OP my first was a very difficult baby and I remember having those conversations. I thought baby hated me and felt absolutely useless, and didnt help that MIL kept saying oh shes upset because you anxious (ffs!)

turns out it was actually mostly reflux and got a lot better when treated. Definitely a different baby by 4 months old. An absolute delight by 6 months, I swear she just hated being a newborn!

so dont listen to you mum and friends absolute bollocks. i think your just going to have a grow a thicker skin against this nonsnse.

for what its worth, nightmare baby because a dream toddler and age 8 she is still
a delight. I even decided to try again when she was three and had another and he was… a dream baby (and a bit of a nightmare toddler!)

lets hope your smug friends easy baby gives her the complete run around from age 1-4 😉

Corvido · 08/04/2025 17:08

I remember just sitting in the garden at 3am one morning, crying my eyes out, having had to leave my first baby to cry for 5 minutes inside before I went insane. She was a hard baby! She basically cried for the first 3 months solid, unless she was in the car or pram. That is why the age gap beetween mine is 6 long years, it took me that long to risk it again! My second was in comparison, one of those easy laid back babies that didn’t even want cuddling to sleep, and never really cried 🤷🏼‍♀️ you’re not a shit mum. All babies are different.

Lottie6712 · 08/04/2025 17:10

anonny55 · 08/04/2025 14:30

Did any of you go onto have a 2nd if your 1st was that difficult? I always wanted 2 but I think little mr will be an only child now😆

My first was such a tricky baby, but turned into a delightful toddler and now I have number 2 and she's a much easier baby. Some babies really are harder/easier work than others!!

BIossomtoes · 08/04/2025 17:15

the older generation left their children to cry overnight

We really didn’t. I don’t know a single person who did that. Where on earth did you get that idea from @Spinner12345?

Didimum · 08/04/2025 17:19

I remember finding my newborn TWINS easy for the first 8 weeks - that’s how batshit newborns are. They had milk every 4 hours and just slept all the time. I used to have to wake them for every single feed and they rarely cried.

Of course then they ‘woke up’ and either one or both was awake every hour of the day and night for the next 10 months.

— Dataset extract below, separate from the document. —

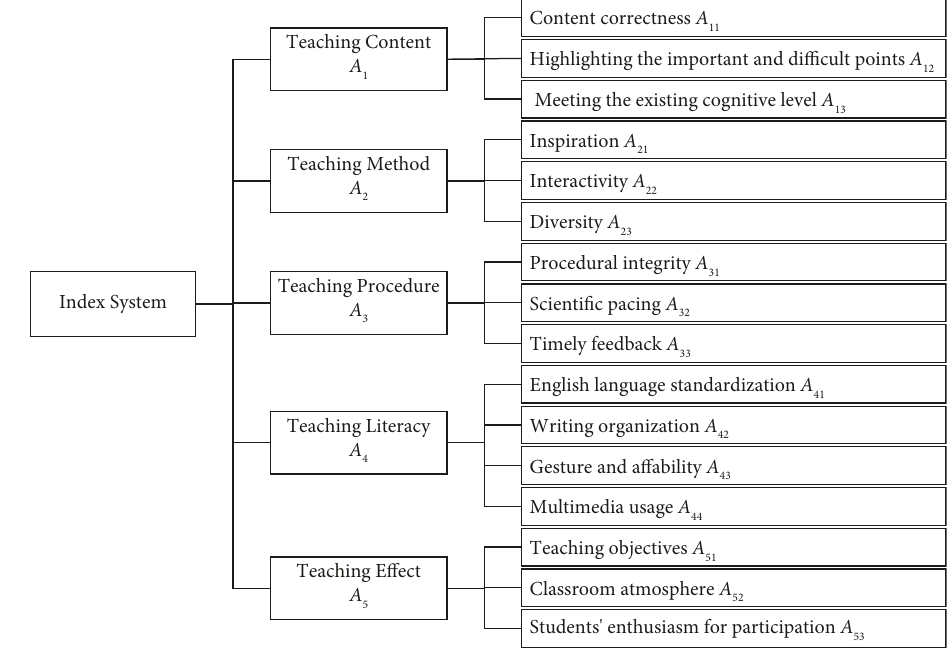
Figure 1: Evaluation index system of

ThatTipsyMintMember · 08/04/2025 17:37

YANBU

:( she said she feels as though I make him the way he is as he’s picking up my anxiety etc?!

I was told this with first - she was velcro baby - it was all my fault Hmm. Next baby was completely different - look it was all you - third same as first - they shut up by then.

Rose tinted spec really a thing - or recollections vary as depended who was speaking.